Au final, l’objectif est que les entreprises emboitent le pas du
« durable », tel que décrit ci-dessus, par intérêts propres, et non
par idéologie ou vision idéalisée de la société. Même s’il est bon de poursuivre
des projets par conviction idéologique, un tel changement des pratiques
économiques actuelles ne peut réussir à grande échelle que si les principaux
intéressés y voient un intérêt direct, une sorte de scénario win-win. Quel
est-il ? Une plus grande motivation des employés grâce aux nouveaux
objectifs de l’entreprise, un bien-être accru au travail via la maximisation de
la dimension sociale et la création d’emplois par nature difficilement délocalisables.

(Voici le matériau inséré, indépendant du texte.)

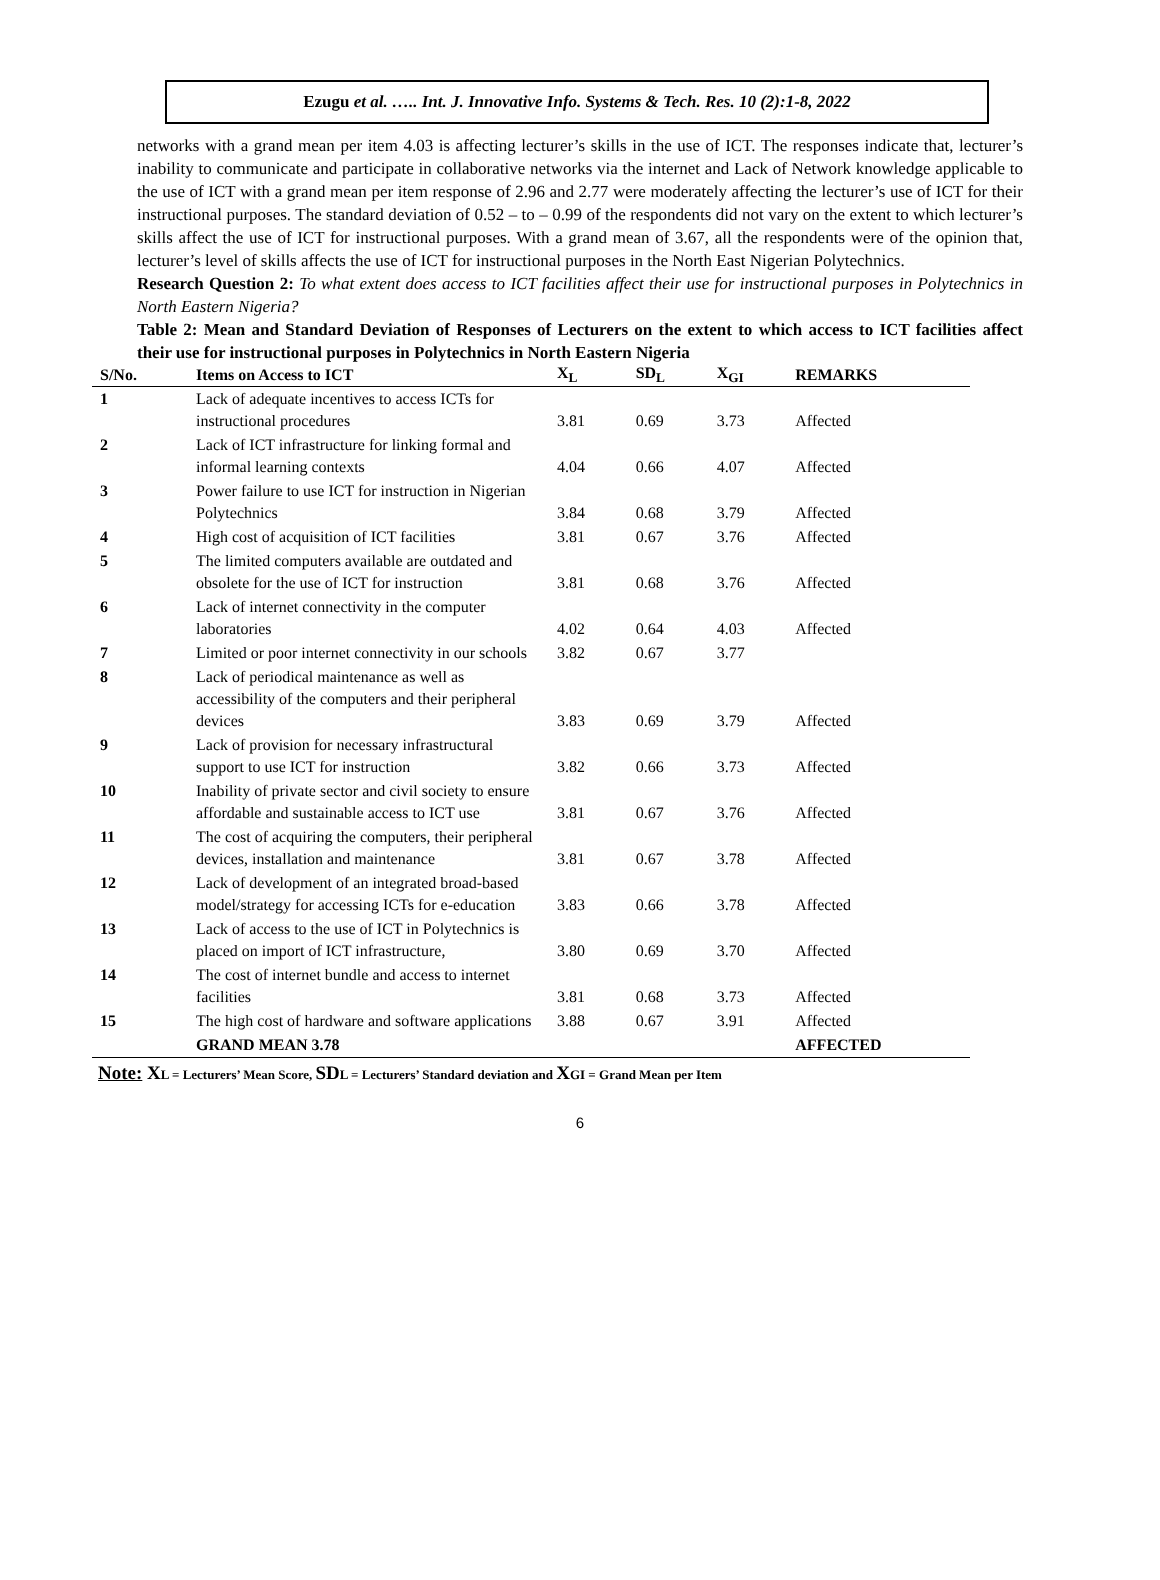Ezugu et al. ….. Int. J. Innovative Info. Systems & Tech. Res. 10 (2):1-8, 2022
networks with a grand mean per item 4.03 is affecting lecturer’s skills in the use of ICT. The responses indicate that, lecturer’s inability to communicate and participate in collaborative networks via the internet and Lack of Network knowledge applicable to the use of ICT with a grand mean per item response of 2.96 and 2.77 were moderately affecting the lecturer’s use of ICT for their instructional purposes. The standard deviation of 0.52 – to – 0.99 of the respondents did not vary on the extent to which lecturer’s skills affect the use of ICT for instructional purposes. With a grand mean of 3.67, all the respondents were of the opinion that, lecturer’s level of skills affects the use of ICT for instructional purposes in the North East Nigerian Polytechnics.
Research Question 2: To what extent does access to ICT facilities affect their use for instructional purposes in Polytechnics in North Eastern Nigeria?
Table 2: Mean and Standard Deviation of Responses of Lecturers on the extent to which access to ICT facilities affect their use for instructional purposes in Polytechnics in North Eastern Nigeria
| S/No. | Items on Access to ICT | X<sub>L</sub> | SD<sub>L</sub> | X<sub>GI</sub> | REMARKS |
| --- | --- | --- | --- | --- | --- |
| 1 | Lack of adequate incentives to access ICTs for instructional procedures | 3.81 | 0.69 | 3.73 | Affected |
| 2 | Lack of ICT infrastructure for linking formal and informal learning contexts | 4.04 | 0.66 | 4.07 | Affected |
| 3 | Power failure to use ICT for instruction in Nigerian Polytechnics | 3.84 | 0.68 | 3.79 | Affected |
| 4 | High cost of acquisition of ICT facilities | 3.81 | 0.67 | 3.76 | Affected |
| 5 | The limited computers available are outdated and obsolete for the use of ICT for instruction | 3.81 | 0.68 | 3.76 | Affected |
| 6 | Lack of internet connectivity in the computer laboratories | 4.02 | 0.64 | 4.03 | Affected |
| 7 | Limited or poor internet connectivity in our schools | 3.82 | 0.67 | 3.77 | |
| 8 | Lack of periodical maintenance as well as accessibility of the computers and their peripheral devices | 3.83 | 0.69 | 3.79 | Affected |
| 9 | Lack of provision for necessary infrastructural support to use ICT for instruction | 3.82 | 0.66 | 3.73 | Affected |
| 10 | Inability of private sector and civil society to ensure affordable and sustainable access to ICT use | 3.81 | 0.67 | 3.76 | Affected |
| 11 | The cost of acquiring the computers, their peripheral devices, installation and maintenance | 3.81 | 0.67 | 3.78 | Affected |
| 12 | Lack of development of an integrated broad-based model/strategy for accessing ICTs for e-education | 3.83 | 0.66 | 3.78 | Affected |
| 13 | Lack of access to the use of ICT in Polytechnics is placed on import of ICT infrastructure, | 3.80 | 0.69 | 3.70 | Affected |
| 14 | The cost of internet bundle and access to internet facilities | 3.81 | 0.68 | 3.73 | Affected |
| 15 | The high cost of hardware and software applications | 3.88 | 0.67 | 3.91 | Affected |
| | GRAND MEAN 3.78 | | | | AFFECTED |
Note: XL = Lecturers’ Mean Score, SDL = Lecturers’ Standard deviation and XGI = Grand Mean per Item
6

Ces trois conséquences devraient séduire à la fois autorités et employeurs. Les
premières afin de soutenir ce type d’initiatives par les décisions politiques appropriées
et les seconds afin de s’engager dans un créneau porteur, rentable et procurant
du sens ainsi que de la stabilité à leurs collaborateurs. De nombreuses
sociétés ont déjà sauté dans ce train durable et les créateurs d’entreprises
qui s’apprêtent à le faire sont légions… Aux pouvoirs publics et aux
associations sectorielles de transformer l’essai afin de veiller à ce que ce
nouveau modèle entrepreneurial devienne la référence dans l’économie de demain.
Opinion parue dans L'Echo du 16 octobre 2013.